More on Victors in Blue

Well, now … if this doesn’t simply raise expectations.  🙂

Albert Castel with Brooks D. Simpson. Victors in Blue: How Union Generals Fought the Confederates, Battled Each Other, and Won the Civil War. Univ. Press of Kansas. November. ISBN 9780700617937. $34.95.
The Union’s generals were complicated men, riddled with weaknesses—and yet they beat their Confederate counterparts. Go along with these authors to learn how and why.

And to think that I was able to get several books and several book chapters out this past year, all while battling the BCM. 🙂

5 thoughts on “More on Victors in Blue

  1. TF Smith June 30, 2011 / 9:58 am

    On the list!

  2. Bryn Monnery July 4, 2011 / 12:22 pm

    That does raise expectations. I long for a book that critically evaluates command function while acknowledging the personal faults – but keeping them separate. As Joseph Harsh pointed out in his paper “On the McClellan-go-round”, the soldiers that served under McClellan and wrote knew him warts and all, but still had confidence in his ability to lead them to victory.

    Darn, you’ll distract me from writing up my PhD!

  3. Tony Gunter January 3, 2012 / 6:55 pm

    Just received this … as usual, I turn to the section on Vicksburg and read outwards in both directions. 🙂

    Still think Castel oversells the idea that Vicksburg was strategically worthless, going so far as to ignore direct primary evidence that beef was coming over from across the river.

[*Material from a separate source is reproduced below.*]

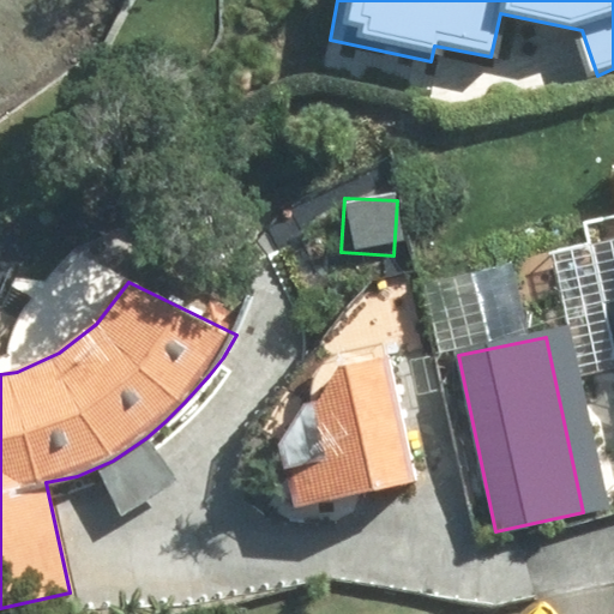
[(417,476),(391,357),(348,366),(320,402),(311,404),(287,443),(300,503),(417,476)]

The Confederates scrambled to move nearly a thousand head across the river as Grant marched south, and that’s just what’s documented in the O.R. for that moment in time.

    The greatest boon to come from the fall of Vicksburg is the ascendancy of Grant, but the greatest strategic advantage gained by taking Vicksburg was probably the severing from the Confederacy the new nitre deposits discovered in Texas. By the end of the war, the Confederates had an entire bureau dedicated to the production of nitre, which consumed the labor of 4000 free men (this is not including slave labor, I suspect), and Confederates were paying almost 10 times more for finished gunpowder than the federal government. I suspect Castel could stand to do a little more homework on the strategic importance of Vicksburg … although I will freely admit to the need to do the same.

  4. Tony Gunter January 6, 2012 / 9:36 am

    So how did you come to be involved in the last five chapters only? Any chance we can get the inside scoop on the “agree to disagree, but it’s my book and Simpson can write his own book later if he wishes” points that created impasses?

    • Brooks D. Simpson January 7, 2012 / 10:35 am

      The first thirteen chapters were in fairly finished condition; the last five chapters required some additional work, and Al needed help there. I don’t think this was an issue of impasses …. it’s Al’s argument, and my job was to help him bring a book to publication. In a few cases I think I influenced Al’s perspective, but on other subjects I believed my role was in support and not as an antagonist.